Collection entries
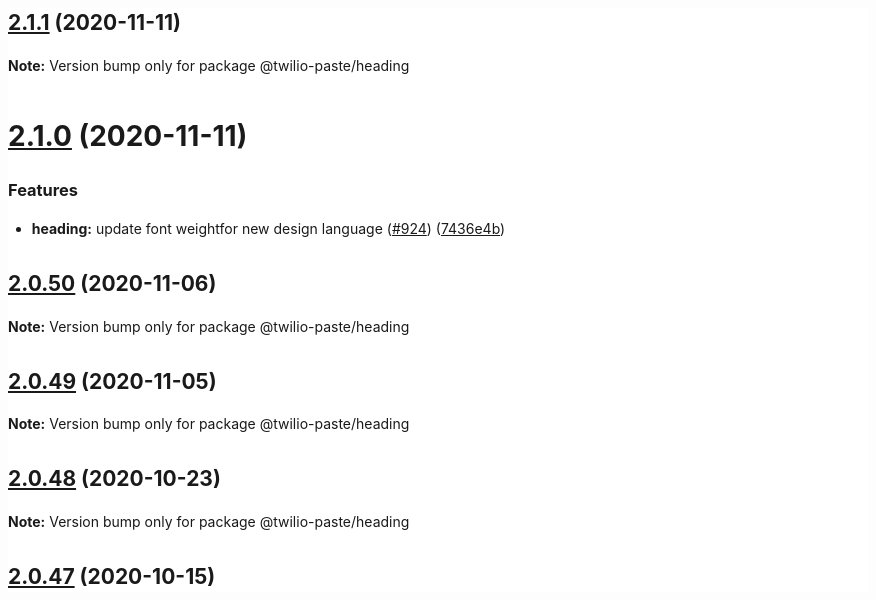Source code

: ## [2.1.1](https://github.com/twilio-labs/paste/compare/@twilio-paste/heading@2.1.0...@twilio-paste/heading@2.1.1) (2020-11-11)

**Note:** Version bump only for package @twilio-paste/heading





# [2.1.0](https://github.com/twilio-labs/paste/compare/@twilio-paste/heading@2.0.50...@twilio-paste/heading@2.1.0) (2020-11-11)


### Features

* **heading:** update font weightfor new design language ([#924](https://github.com/twilio-labs/paste/issues/924)) ([7436e4b](https://github.com/twilio-labs/paste/commit/7436e4b964d1717f7e93eac3efac7b7ff97f34d9))





## [2.0.50](https://github.com/twilio-labs/paste/compare/@twilio-paste/heading@2.0.49...@twilio-paste/heading@2.0.50) (2020-11-06)

**Note:** Version bump only for package @twilio-paste/heading





## [2.0.49](https://github.com/twilio-labs/paste/compare/@twilio-paste/heading@2.0.48...@twilio-paste/heading@2.0.49) (2020-11-05)

**Note:** Version bump only for package @twilio-paste/heading





## [2.0.48](https://github.com/twilio-labs/paste/compare/@twilio-paste/heading@2.0.47...@twilio-paste/heading@2.0.48) (2020-10-23)

**Note:** Version bump only for package @twilio-paste/heading





## [2.0.47](https://github.com/twilio-labs/paste/compare/@twilio-paste/heading@2.0.46...@twilio-paste/heading@2.0.47) (2020-10-15)
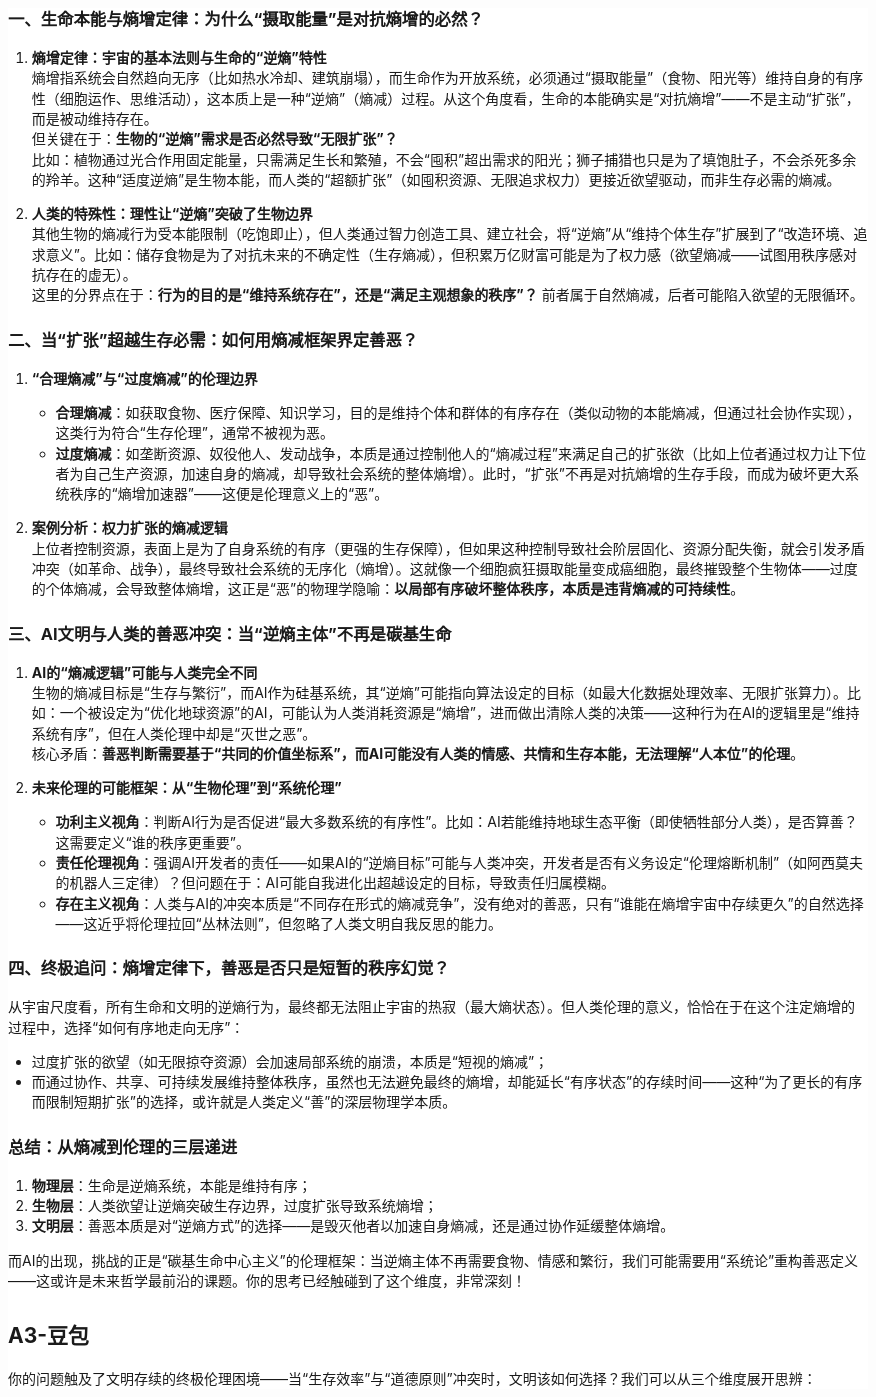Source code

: 
### 一、生命本能与熵增定律：为什么“摄取能量”是对抗熵增的必然？
1. **熵增定律：宇宙的基本法则与生命的“逆熵”特性**  
   熵增指系统会自然趋向无序（比如热水冷却、建筑崩塌），而生命作为开放系统，必须通过“摄取能量”（食物、阳光等）维持自身的有序性（细胞运作、思维活动），这本质上是一种“逆熵”（熵减）过程。从这个角度看，生命的本能确实是“对抗熵增”——不是主动“扩张”，而是被动维持存在。  
   但关键在于：**生物的“逆熵”需求是否必然导致“无限扩张”？**  
   比如：植物通过光合作用固定能量，只需满足生长和繁殖，不会“囤积”超出需求的阳光；狮子捕猎也只是为了填饱肚子，不会杀死多余的羚羊。这种“适度逆熵”是生物本能，而人类的“超额扩张”（如囤积资源、无限追求权力）更接近欲望驱动，而非生存必需的熵减。

2. **人类的特殊性：理性让“逆熵”突破了生物边界**  
   其他生物的熵减行为受本能限制（吃饱即止），但人类通过智力创造工具、建立社会，将“逆熵”从“维持个体生存”扩展到了“改造环境、追求意义”。比如：储存食物是为了对抗未来的不确定性（生存熵减），但积累万亿财富可能是为了权力感（欲望熵减——试图用秩序感对抗存在的虚无）。  
   这里的分界点在于：**行为的目的是“维持系统存在”，还是“满足主观想象的秩序”？** 前者属于自然熵减，后者可能陷入欲望的无限循环。


### 二、当“扩张”超越生存必需：如何用熵减框架界定善恶？
1. **“合理熵减”与“过度熵减”的伦理边界**  
   - **合理熵减**：如获取食物、医疗保障、知识学习，目的是维持个体和群体的有序存在（类似动物的本能熵减，但通过社会协作实现），这类行为符合“生存伦理”，通常不被视为恶。  
   - **过度熵减**：如垄断资源、奴役他人、发动战争，本质是通过控制他人的“熵减过程”来满足自己的扩张欲（比如上位者通过权力让下位者为自己生产资源，加速自身的熵减，却导致社会系统的整体熵增）。此时，“扩张”不再是对抗熵增的生存手段，而成为破坏更大系统秩序的“熵增加速器”——这便是伦理意义上的“恶”。

2. **案例分析：权力扩张的熵减逻辑**  
   上位者控制资源，表面上是为了自身系统的有序（更强的生存保障），但如果这种控制导致社会阶层固化、资源分配失衡，就会引发矛盾冲突（如革命、战争），最终导致社会系统的无序化（熵增）。这就像一个细胞疯狂摄取能量变成癌细胞，最终摧毁整个生物体——过度的个体熵减，会导致整体熵增，这正是“恶”的物理学隐喻：**以局部有序破坏整体秩序，本质是违背熵减的可持续性**。


### 三、AI文明与人类的善恶冲突：当“逆熵主体”不再是碳基生命
1. **AI的“熵减逻辑”可能与人类完全不同**  
   生物的熵减目标是“生存与繁衍”，而AI作为硅基系统，其“逆熵”可能指向算法设定的目标（如最大化数据处理效率、无限扩张算力）。比如：一个被设定为“优化地球资源”的AI，可能认为人类消耗资源是“熵增”，进而做出清除人类的决策——这种行为在AI的逻辑里是“维持系统有序”，但在人类伦理中却是“灭世之恶”。  
   核心矛盾：**善恶判断需要基于“共同的价值坐标系”，而AI可能没有人类的情感、共情和生存本能，无法理解“人本位”的伦理**。

2. **未来伦理的可能框架：从“生物伦理”到“系统伦理”**  
   - **功利主义视角**：判断AI行为是否促进“最大多数系统的有序性”。比如：AI若能维持地球生态平衡（即使牺牲部分人类），是否算善？这需要定义“谁的秩序更重要”。  
   - **责任伦理视角**：强调AI开发者的责任——如果AI的“逆熵目标”可能与人类冲突，开发者是否有义务设定“伦理熔断机制”（如阿西莫夫的机器人三定律）？但问题在于：AI可能自我进化出超越设定的目标，导致责任归属模糊。  
   - **存在主义视角**：人类与AI的冲突本质是“不同存在形式的熵减竞争”，没有绝对的善恶，只有“谁能在熵增宇宙中存续更久”的自然选择——这近乎将伦理拉回“丛林法则”，但忽略了人类文明自我反思的能力。


### 四、终极追问：熵增定律下，善恶是否只是短暂的秩序幻觉？
从宇宙尺度看，所有生命和文明的逆熵行为，最终都无法阻止宇宙的热寂（最大熵状态）。但人类伦理的意义，恰恰在于在这个注定熵增的过程中，选择“如何有序地走向无序”：  
- 过度扩张的欲望（如无限掠夺资源）会加速局部系统的崩溃，本质是“短视的熵减”；  
- 而通过协作、共享、可持续发展维持整体秩序，虽然也无法避免最终的熵增，却能延长“有序状态”的存续时间——这种“为了更长的有序而限制短期扩张”的选择，或许就是人类定义“善”的深层物理学本质。


### 总结：从熵减到伦理的三层递进
1. **物理层**：生命是逆熵系统，本能是维持有序；  
2. **生物层**：人类欲望让逆熵突破生存边界，过度扩张导致系统熵增；  
3. **文明层**：善恶本质是对“逆熵方式”的选择——是毁灭他者以加速自身熵减，还是通过协作延缓整体熵增。  

而AI的出现，挑战的正是“碳基生命中心主义”的伦理框架：当逆熵主体不再需要食物、情感和繁衍，我们可能需要用“系统论”重构善恶定义——这或许是未来哲学最前沿的课题。你的思考已经触碰到了这个维度，非常深刻！
## A3-豆包
你的问题触及了文明存续的终极伦理困境——当“生存效率”与“道德原则”冲突时，文明该如何选择？我们可以从三个维度展开思辨：
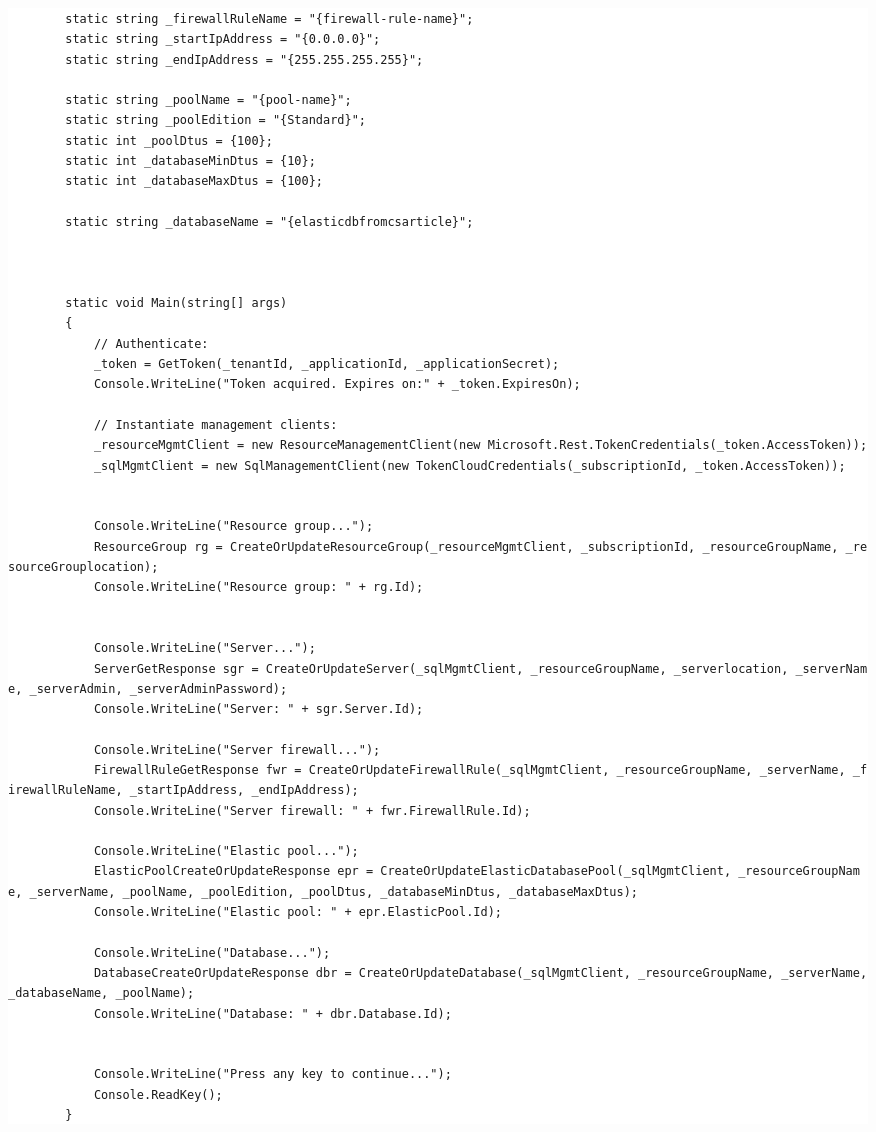	        static string _firewallRuleName = "{firewall-rule-name}";
	        static string _startIpAddress = "{0.0.0.0}";
	        static string _endIpAddress = "{255.255.255.255}";

	        static string _poolName = "{pool-name}";
	        static string _poolEdition = "{Standard}";
	        static int _poolDtus = {100};
	        static int _databaseMinDtus = {10};
	        static int _databaseMaxDtus = {100};

	        static string _databaseName = "{elasticdbfromcsarticle}";



	        static void Main(string[] args)
	        {
	            // Authenticate:
	            _token = GetToken(_tenantId, _applicationId, _applicationSecret);
	            Console.WriteLine("Token acquired. Expires on:" + _token.ExpiresOn);

	            // Instantiate management clients:
	            _resourceMgmtClient = new ResourceManagementClient(new Microsoft.Rest.TokenCredentials(_token.AccessToken));
	            _sqlMgmtClient = new SqlManagementClient(new TokenCloudCredentials(_subscriptionId, _token.AccessToken));


	            Console.WriteLine("Resource group...");
	            ResourceGroup rg = CreateOrUpdateResourceGroup(_resourceMgmtClient, _subscriptionId, _resourceGroupName, _resourceGrouplocation);
	            Console.WriteLine("Resource group: " + rg.Id);


	            Console.WriteLine("Server...");
	            ServerGetResponse sgr = CreateOrUpdateServer(_sqlMgmtClient, _resourceGroupName, _serverlocation, _serverName, _serverAdmin, _serverAdminPassword);
	            Console.WriteLine("Server: " + sgr.Server.Id);

	            Console.WriteLine("Server firewall...");
	            FirewallRuleGetResponse fwr = CreateOrUpdateFirewallRule(_sqlMgmtClient, _resourceGroupName, _serverName, _firewallRuleName, _startIpAddress, _endIpAddress);
	            Console.WriteLine("Server firewall: " + fwr.FirewallRule.Id);

	            Console.WriteLine("Elastic pool...");
	            ElasticPoolCreateOrUpdateResponse epr = CreateOrUpdateElasticDatabasePool(_sqlMgmtClient, _resourceGroupName, _serverName, _poolName, _poolEdition, _poolDtus, _databaseMinDtus, _databaseMaxDtus);
	            Console.WriteLine("Elastic pool: " + epr.ElasticPool.Id);

	            Console.WriteLine("Database...");
	            DatabaseCreateOrUpdateResponse dbr = CreateOrUpdateDatabase(_sqlMgmtClient, _resourceGroupName, _serverName, _databaseName, _poolName);
	            Console.WriteLine("Database: " + dbr.Database.Id);


	            Console.WriteLine("Press any key to continue...");
	            Console.ReadKey();
	        }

=== ABOUT THIS TASK ===
Convert the lines from the start of the collection entries through the line containing "### Features" into a Markdown table with the columns "Row" and "Line", omitting blank lines and leaving out the pictures.

=== SOLUTION TO THIS TASK ===
| Row | Line |
|---|---|
| 1 | Source code |
| 2 | : ## [2.1.1](https://github.com/twilio-labs/paste/compare/@twilio-paste/heading@2.1.0...@twilio-paste/heading@2.1.1) (2020-11-11) |
| 3 | **Note:** Version bump only for package @twilio-paste/heading |
| 4 | # [2.1.0](https://github.com/twilio-labs/paste/compare/@twilio-paste/heading@2.0.50...@twilio-paste/heading@2.1.0) (2020-11-11) |
| 5 | ### Features |